Le coup de balai de Donald Trump au sein du département de la Justice, vendredi, lui a de nouveau valu une déferlante de critiques. Le 45des États-Unis a l'habitude des controverses, mais cet appel massif à la démission de fonctionnaires n'avait pourtant rien d'inhabituel... ou presque. La Presse a décortiqué la situation avec deux experts en politique américaine:Rafael Jacob et Donald Cuccioletta, chercheurs associés à la Chaire Raoul-Dandurand.

Vendredi, Donald Trump a demandé à 46 procureurs fédéraux nommés par Barack Obama de démissionner. Est-ce une décision hors du commun pour un nouveau président ?

Rafael Jacob: C'est entièrement normal que des procureurs fédéraux soient appelés à quitter leurs fonctions, surtout quand c'est une administration d'un parti différent qui les a nommés. Il est extrêmement rare que les procureurs nommés par un autre parti restent. Ce n'est pas comme au Canada, où un fonctionnaire va rester en poste, peu importe quel est le parti politique au pouvoir.

Donald Cuccioletta: Il n'y a rien d'exceptionnel. C'est l'État construit par Obama. Ça fait partie du jeu. Ça fait partie d'un nouveau régime, d'une nouvelle administration.

Pourquoi est-ce qu'autant d'attention médiatique y est portée dans ce cas ?

D.C. : C'est une nouvelle qui a d'abord été publiée par le New York Times, qui s'est clairement donné pour mandat d'attaquer Trump sur n'importe quoi. Dans les faits, ça aurait passé comme un rien. Mais il faut dire aussi que ça arrive à un moment où on se pose beaucoup de questions, avec toutes les enquêtes qu'on veut faire sur Trump et son entourage. Alors ça peut donner l'impression que c'est une forme de bataille avec son département de la Justice.

R.J. : Il faut le dire : c'est du sable lancé aux yeux du monde qui ne connaît pas les rouages du système politique américain. Trump a fait des gaffes, parfois il y est allé de déclarations et d'actions très particulières, uniques, controversées ou déplacées. Mais cette fois-ci, c'est très minime. En soi, ce qu'il y a de particulier, c'est qu'il les ait congédiés de façon aussi sommaire avant même que les successeurs ne soient confirmés.

Lors de son investiture, en janvier dernier, il a sommé une soixantaine d'ambassadeurs partout dans le monde de quitter leurs fonctions dans les heures qui suivaient, un peu comme il l'a fait avec les procureurs. Pourquoi agit-il si abruptement, selon vous ?

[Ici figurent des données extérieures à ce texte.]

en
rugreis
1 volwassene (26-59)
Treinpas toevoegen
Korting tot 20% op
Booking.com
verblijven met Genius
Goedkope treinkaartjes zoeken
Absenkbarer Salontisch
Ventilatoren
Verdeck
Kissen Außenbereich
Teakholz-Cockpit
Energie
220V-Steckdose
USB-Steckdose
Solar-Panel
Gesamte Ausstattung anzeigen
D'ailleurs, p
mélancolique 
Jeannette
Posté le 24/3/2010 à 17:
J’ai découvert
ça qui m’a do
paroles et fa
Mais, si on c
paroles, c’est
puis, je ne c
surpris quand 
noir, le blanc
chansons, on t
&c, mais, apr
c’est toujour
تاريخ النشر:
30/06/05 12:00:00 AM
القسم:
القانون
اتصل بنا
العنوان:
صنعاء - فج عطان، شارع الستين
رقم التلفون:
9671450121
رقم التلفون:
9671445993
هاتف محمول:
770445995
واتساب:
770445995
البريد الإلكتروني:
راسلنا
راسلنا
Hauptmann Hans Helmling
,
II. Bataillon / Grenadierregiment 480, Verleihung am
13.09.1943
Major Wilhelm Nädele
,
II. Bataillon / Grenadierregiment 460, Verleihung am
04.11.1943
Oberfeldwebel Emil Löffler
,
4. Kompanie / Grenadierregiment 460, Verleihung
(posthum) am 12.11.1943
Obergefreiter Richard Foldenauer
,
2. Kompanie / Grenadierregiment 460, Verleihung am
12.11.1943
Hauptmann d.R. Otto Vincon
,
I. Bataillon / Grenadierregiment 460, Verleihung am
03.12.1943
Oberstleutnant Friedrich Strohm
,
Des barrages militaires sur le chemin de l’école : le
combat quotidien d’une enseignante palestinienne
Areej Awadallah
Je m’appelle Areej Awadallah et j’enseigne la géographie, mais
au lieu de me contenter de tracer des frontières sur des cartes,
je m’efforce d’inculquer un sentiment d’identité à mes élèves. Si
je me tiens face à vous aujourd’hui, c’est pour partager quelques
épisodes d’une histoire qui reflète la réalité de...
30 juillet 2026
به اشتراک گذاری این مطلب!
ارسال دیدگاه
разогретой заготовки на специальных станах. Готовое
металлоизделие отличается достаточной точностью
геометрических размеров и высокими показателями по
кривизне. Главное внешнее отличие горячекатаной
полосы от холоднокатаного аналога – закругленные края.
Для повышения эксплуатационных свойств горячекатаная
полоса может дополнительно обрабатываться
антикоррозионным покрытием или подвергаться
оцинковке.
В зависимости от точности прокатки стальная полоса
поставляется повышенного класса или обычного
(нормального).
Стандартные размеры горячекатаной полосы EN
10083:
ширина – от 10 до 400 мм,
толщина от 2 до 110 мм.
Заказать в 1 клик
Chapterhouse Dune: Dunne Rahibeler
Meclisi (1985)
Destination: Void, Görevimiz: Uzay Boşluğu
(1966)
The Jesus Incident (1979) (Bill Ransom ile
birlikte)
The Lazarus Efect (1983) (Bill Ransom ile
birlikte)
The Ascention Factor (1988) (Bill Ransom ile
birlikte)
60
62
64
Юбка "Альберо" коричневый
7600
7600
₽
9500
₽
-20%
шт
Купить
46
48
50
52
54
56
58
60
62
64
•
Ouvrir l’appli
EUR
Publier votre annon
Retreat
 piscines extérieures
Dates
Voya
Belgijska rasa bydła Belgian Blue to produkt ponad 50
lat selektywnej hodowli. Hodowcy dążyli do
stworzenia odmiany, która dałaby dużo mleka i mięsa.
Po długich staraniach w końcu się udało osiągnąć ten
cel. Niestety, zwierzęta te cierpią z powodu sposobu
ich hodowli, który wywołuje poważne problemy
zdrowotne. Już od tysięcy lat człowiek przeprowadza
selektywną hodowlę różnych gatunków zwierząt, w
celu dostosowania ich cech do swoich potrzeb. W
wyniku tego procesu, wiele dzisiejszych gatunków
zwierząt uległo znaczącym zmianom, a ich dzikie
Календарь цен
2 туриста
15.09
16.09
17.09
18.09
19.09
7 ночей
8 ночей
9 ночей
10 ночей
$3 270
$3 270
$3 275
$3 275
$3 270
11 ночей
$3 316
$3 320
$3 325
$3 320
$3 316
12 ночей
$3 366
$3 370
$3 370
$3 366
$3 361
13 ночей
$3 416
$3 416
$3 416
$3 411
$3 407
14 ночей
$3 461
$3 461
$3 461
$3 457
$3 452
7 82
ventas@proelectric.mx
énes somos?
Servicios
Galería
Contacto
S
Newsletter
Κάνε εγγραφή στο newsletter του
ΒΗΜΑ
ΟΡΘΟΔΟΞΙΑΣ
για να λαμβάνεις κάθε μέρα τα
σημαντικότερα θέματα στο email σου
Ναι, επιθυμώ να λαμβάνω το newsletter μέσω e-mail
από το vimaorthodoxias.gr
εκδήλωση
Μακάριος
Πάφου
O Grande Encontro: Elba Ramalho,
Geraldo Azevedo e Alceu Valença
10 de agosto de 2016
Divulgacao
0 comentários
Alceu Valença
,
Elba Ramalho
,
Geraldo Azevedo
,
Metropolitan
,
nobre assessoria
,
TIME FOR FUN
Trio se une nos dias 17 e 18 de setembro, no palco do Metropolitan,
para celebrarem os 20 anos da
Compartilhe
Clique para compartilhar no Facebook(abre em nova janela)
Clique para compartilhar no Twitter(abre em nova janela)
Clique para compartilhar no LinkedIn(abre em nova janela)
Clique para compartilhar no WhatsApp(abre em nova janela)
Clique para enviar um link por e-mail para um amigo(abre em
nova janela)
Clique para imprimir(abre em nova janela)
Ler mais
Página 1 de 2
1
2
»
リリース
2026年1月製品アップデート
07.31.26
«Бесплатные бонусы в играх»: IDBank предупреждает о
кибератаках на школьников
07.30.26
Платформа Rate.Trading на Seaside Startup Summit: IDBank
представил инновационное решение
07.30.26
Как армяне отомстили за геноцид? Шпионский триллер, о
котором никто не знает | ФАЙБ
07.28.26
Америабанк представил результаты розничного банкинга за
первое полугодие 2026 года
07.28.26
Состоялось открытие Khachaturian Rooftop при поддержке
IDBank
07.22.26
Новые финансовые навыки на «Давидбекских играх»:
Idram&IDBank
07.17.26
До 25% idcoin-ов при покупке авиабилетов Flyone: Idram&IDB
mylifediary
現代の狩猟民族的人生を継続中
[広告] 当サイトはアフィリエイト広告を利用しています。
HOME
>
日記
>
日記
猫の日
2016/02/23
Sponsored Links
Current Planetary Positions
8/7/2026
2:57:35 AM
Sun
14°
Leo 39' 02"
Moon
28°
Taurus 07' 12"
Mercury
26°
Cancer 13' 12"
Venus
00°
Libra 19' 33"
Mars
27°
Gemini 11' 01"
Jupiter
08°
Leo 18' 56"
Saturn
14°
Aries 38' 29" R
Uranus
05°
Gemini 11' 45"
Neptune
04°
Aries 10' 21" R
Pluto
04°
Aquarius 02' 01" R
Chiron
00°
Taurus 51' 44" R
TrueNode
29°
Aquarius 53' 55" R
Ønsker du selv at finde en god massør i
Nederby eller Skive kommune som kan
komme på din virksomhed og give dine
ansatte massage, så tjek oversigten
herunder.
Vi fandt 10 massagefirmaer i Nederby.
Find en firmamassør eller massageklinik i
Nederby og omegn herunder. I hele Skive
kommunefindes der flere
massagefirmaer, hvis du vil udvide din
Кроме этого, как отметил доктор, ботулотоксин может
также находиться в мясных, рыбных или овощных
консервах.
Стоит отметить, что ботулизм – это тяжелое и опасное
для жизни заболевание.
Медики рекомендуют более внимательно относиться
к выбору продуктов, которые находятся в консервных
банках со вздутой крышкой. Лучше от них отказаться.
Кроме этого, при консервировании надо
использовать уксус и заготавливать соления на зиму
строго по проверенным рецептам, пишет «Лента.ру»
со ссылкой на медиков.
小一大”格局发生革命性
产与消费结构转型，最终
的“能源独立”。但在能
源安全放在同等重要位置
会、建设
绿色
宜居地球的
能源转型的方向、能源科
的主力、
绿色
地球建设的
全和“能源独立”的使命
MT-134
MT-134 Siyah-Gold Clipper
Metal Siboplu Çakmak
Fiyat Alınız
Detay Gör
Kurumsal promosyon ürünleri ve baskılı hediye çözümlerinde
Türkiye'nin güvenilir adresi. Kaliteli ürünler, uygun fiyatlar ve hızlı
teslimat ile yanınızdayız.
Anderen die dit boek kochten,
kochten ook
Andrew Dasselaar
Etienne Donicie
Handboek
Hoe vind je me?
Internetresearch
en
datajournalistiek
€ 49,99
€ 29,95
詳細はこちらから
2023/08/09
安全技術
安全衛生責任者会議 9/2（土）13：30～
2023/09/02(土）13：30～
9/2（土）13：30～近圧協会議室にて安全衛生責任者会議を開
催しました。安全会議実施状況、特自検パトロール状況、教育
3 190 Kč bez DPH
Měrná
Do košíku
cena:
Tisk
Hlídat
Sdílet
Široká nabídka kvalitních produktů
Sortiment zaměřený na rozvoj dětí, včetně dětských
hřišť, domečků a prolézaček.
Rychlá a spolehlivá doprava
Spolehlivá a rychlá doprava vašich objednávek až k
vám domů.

R.J. : Dans les deux cas, les mesures sont normales, mais là où Trump est différent, c'est dans la rapidité d'exécution. Si on prend ça dans un contexte plus général, Trump s'est mis beaucoup de monde à dos, notamment au sein de la fonction publique. On le voit juste par le nombre de fuites. L'équipe de Trump doit se dire : « La machine est là pour nous détruire, il faut faire le ménage. Si on limoge d'un coup, ça va donner un choc, mais on n'a pas le choix parce qu'on se fait tirer dessus de l'interne. »

Hier, le procureur fédéral de Manhattan, Preet Bharara, a déclaré qu'il avait été brutalement démis de ses fonctions après avoir refusé de démissionner. Il a déclaré qu'après l'élection de Donald Trump, le nouveau président lui avait pourtant demandé de rester en poste. Qu'est-ce qu'on doit comprendre de ce bras de fer ?

R.J. : On est beaucoup dans le « qui dit vrai ? ». C'est très difficile de savoir. Je ne serais pas à l'aise de prendre position parce qu'on ne connaît pas le fond de cette histoire.

D.C. : Quand un président te demande de démissionner, généralement tu acceptes. Il y en a qui ont refusé, donc ils ont été congédiés. Mais Manhattan... ce n'est pas n'importe quoi, être procureur général à Manhattan. Tu as les cas les plus importants du pays ! Mais bon, avec Donald Trump et Kellyanne Conway [la conseillère en communications de Donald Trump], on ne sait jamais qui dit vrai. Je pense qu'il y a une stratégie derrière tout ça.

Qu'est-ce que vous voulez dire ?

D.C. : Je commence à penser qu'ils font diversion... Les communications, c'est central en politique. On peut ne pas être d'accord avec eux, mais ils ne sont quand même pas niaiseux. Présentement, c'est difficile de faire une analyse claire. Il y a beaucoup d'hypothèses et ils jouent avec ça. Je n'ai jamais vu une présidence pareille depuis que j'analyse la politique américaine, soit depuis John F. Kennedy en 1960.